Staples Jeffrey, Qiao Dandi, Cho Michael H, Silverman Edwin K, Nickerson Deborah A, Below Jennifer E
Department of Genome Sciences, University of Washington, Seattle, WA 98195, USA.
Channing Division of Network Medicine, Harvard School of Public Health, Boston, MA 02115, USA; Department of Biostatistics, Harvard School of Public Health, Boston, MA 02115, USA.
Am J Hum Genet. 2014 Nov 6;95(5):553-64. doi: 10.1016/j.ajhg.2014.10.005. Epub 2014 Oct 30.
Understanding and correctly utilizing relatedness among samples is essential for genetic analysis; however, managing sample records and pedigrees can often be error prone and incomplete. Data sets ascertained by random sampling often harbor cryptic relatedness that can be leveraged in genetic analyses for maximizing power. We have developed a method that uses genome-wide estimates of pairwise identity by descent to identify families and quickly reconstruct and score all possible pedigrees that fit the genetic data by using up to third-degree relatives, and we have included it in the software package PRIMUS (Pedigree Reconstruction and Identification of the Maximally Unrelated Set). Here, we validate its performance on simulated, clinical, and HapMap pedigrees. Among these samples, we demonstrate that PRIMUS can verify reported pedigree structures and identify cryptic relationships. Finally, we show that PRIMUS reconstructed pedigrees, all of which were previously unknown, for 203 families from a cohort collected in Starr County, TX (1,890 samples).

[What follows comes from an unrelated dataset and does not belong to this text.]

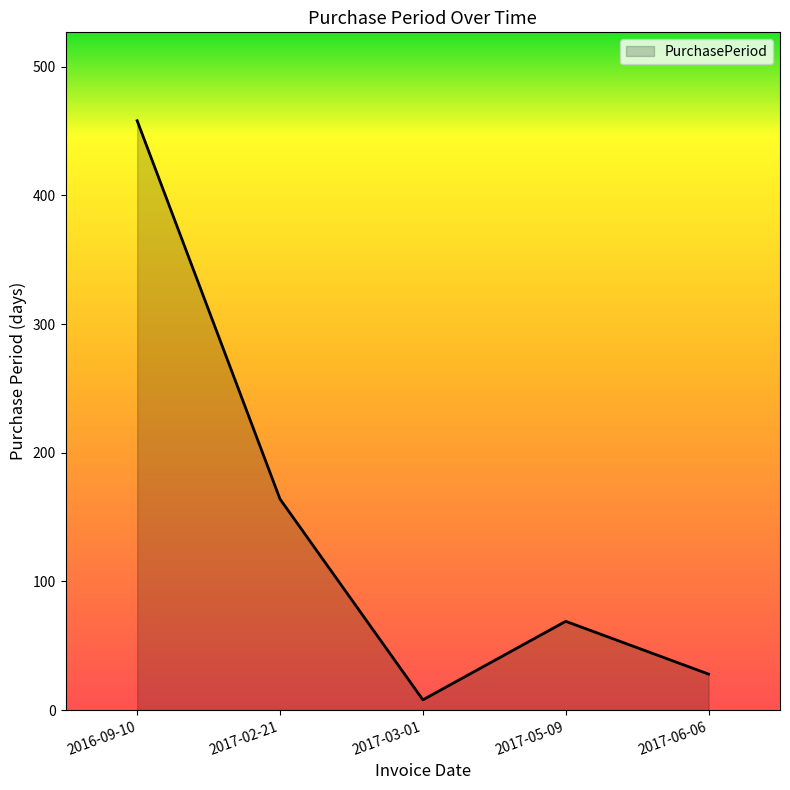

Read the value at 2017-05-09, to the nearest 10.

70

理解并正确利用样本间的相关性对于基因分析至关重要;然而,管理样本记录和谱系往往容易出错且不完整。通过随机抽样确定的数据集常常隐藏着潜在的相关性,这些相关性可在基因分析中加以利用以最大化功效。我们开发了一种方法,该方法利用全基因组的成对同源性估计来识别家族,并通过使用至多三级亲属快速重建并对所有符合遗传数据的可能谱系进行评分,并且我们已将其纳入软件包PRIMUS(谱系重建与最大无关集识别)中。在此,我们在模拟、临床和HapMap谱系上验证了其性能。在这些样本中,我们证明PRIMUS可以验证报告的谱系结构并识别潜在关系。最后,我们展示了PRIMUS为德克萨斯州斯塔尔县收集的一个队列中的203个家族(1890个样本)重建了谱系,所有这些谱系以前都是未知的。